AWOL
Once again it took slogging through the independent film releases to find an LGBTQIA love story. Honestly, when will there be more representation of these characters in mainstream filmmaking? Luckily there’s anime, book series, fan fiction, and television series that don’t shy away from this kind of representation, but I can count the amount of theatrical queer releases, out in the last ten years, on one hand. Luckily for us, filmmaker Deb Shoval has created an immensely satisfying film that showcases these kinds of characters, but also says a lot about rural America and the desperation of trying to escape poverty.
Deb Shoval has been trying to make her own films for seven years. This feature film is based on a short of the same name, also starring Breeda Wool as Rayna. Fortunately for us Wool is paired with well-known streaming star Lola Kirke, showcasing an electric chemistry that fuels the entirety of this film. This is set in a blisteringly tiny town in rural Pennsylvania, rife with inequality, strife, and uncertainty. Joey (Kirke) is a nineteen year old hourly worker who wants to join the army to pay for college. Rayna (Wool) is a mother of two whose husband is away a lot. After meeting at a carnival where Joey works the pair strikes up a romance on the borders of both of their lives. The film touches on many themes, the central one being desperation. Each wants to leave town, start a new life, and be bigger than their claimed identities. When they’re not together it’s intensely depressing, and as an audience member you’re constantly gripped by panic and subtle strains of hope.
Authenticity is threaded throughout every aspect of this film, blending together moments in broken down, squalid trailer homes, unfinished basements, and streets lined with bars and churches alike. The fields, which could have once been called bucolic, lend to a feeling of sepia despair. All in all, Shoval, who grew up in coal country, understands placement and setting better than other independent directors, who often try to cover their lack of funding with borrowed homes and tacky tracking shots.

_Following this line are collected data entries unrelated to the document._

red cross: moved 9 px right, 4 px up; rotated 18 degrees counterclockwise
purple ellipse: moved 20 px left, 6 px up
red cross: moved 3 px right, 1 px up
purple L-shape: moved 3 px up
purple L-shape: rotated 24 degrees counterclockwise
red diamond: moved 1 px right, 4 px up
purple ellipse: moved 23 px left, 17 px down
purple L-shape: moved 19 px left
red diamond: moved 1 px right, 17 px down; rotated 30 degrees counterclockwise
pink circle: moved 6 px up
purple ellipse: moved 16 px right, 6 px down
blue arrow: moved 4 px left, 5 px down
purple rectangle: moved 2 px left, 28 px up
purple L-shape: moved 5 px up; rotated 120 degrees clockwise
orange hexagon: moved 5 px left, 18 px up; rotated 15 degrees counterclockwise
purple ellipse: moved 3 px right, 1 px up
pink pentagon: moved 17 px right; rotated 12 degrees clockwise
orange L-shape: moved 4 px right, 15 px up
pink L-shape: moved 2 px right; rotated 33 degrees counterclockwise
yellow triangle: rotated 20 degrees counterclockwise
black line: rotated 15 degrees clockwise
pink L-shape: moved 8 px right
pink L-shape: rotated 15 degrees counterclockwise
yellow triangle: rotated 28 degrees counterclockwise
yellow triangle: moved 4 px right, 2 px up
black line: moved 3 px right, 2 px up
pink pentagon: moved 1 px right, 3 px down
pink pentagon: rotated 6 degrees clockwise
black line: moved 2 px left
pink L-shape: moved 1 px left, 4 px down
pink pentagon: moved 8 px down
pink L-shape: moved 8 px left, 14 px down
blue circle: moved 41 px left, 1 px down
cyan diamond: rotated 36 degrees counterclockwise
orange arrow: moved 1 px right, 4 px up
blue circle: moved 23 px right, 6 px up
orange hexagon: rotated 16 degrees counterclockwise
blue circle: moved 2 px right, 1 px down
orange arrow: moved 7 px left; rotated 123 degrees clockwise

While I truly love the choices made in this film, I don’t think I love the ending. It’s unexpected, lends to a truly heartbreaking narrative about love and the choices we make, but it feels incomplete. I don’t think we’re always owed explanations about characters’ fates, , but in this case there’s too much despair. It feels more melodramatic than anything, and in a film that relies heavily on realism, it feels out of place. Before that shift, it was one of the truest films about the state of the world that I’ve seen since Winter’s Bone.